[Stored data entries]
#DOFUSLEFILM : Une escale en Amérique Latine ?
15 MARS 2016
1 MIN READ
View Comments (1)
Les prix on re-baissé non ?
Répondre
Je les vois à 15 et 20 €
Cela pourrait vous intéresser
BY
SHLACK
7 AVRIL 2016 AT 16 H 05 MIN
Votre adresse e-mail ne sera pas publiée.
==
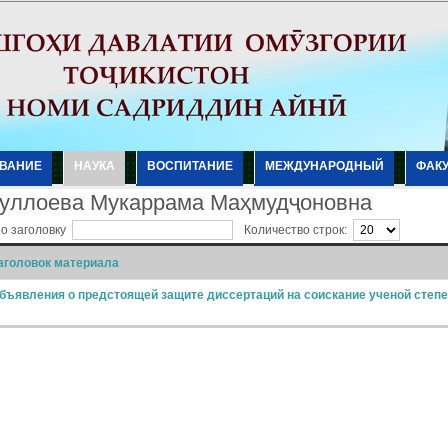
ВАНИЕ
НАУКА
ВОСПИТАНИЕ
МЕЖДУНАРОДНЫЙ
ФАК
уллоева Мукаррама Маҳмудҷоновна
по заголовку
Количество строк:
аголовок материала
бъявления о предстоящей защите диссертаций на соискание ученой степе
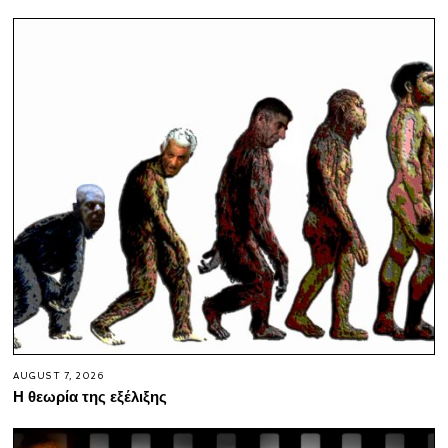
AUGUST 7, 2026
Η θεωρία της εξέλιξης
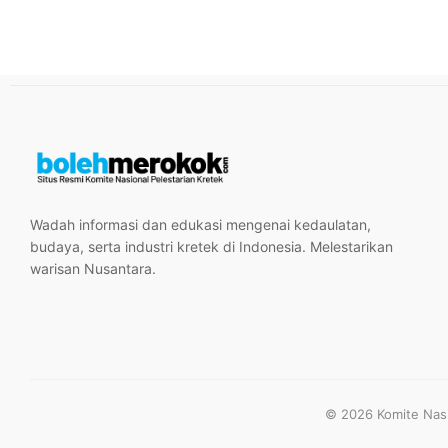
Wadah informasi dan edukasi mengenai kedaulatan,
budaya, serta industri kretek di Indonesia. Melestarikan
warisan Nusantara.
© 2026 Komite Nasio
---
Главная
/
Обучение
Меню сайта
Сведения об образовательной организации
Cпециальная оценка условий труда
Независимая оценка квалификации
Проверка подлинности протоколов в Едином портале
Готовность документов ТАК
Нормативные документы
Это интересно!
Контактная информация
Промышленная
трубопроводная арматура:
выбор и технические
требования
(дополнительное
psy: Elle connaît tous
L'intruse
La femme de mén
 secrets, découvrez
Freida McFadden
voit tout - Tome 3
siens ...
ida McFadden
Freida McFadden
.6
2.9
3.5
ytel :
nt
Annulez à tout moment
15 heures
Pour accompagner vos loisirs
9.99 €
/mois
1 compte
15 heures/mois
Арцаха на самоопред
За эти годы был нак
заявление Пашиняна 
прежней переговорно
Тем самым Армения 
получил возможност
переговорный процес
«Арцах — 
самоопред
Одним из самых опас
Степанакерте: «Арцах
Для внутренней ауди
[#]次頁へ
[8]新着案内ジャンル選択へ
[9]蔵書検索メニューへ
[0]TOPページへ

### EXERCISE DESCRIPTION
Return the lines from the listing exactly as they appear, beginning at the line that contains "#DOFUSLEFILM : Une" and ending after the line that contains "Votre adresse e-mail ne sera pas publiée.".

### RESPONSE TO THE EXERCISE
#DOFUSLEFILM : Une escale en Amérique Latine ?
15 MARS 2016
1 MIN READ
View Comments (1)
Les prix on re-baissé non ?
Répondre
Je les vois à 15 et 20 €
Cela pourrait vous intéresser
BY
SHLACK
7 AVRIL 2016 AT 16 H 05 MIN
Votre adresse e-mail ne sera pas publiée.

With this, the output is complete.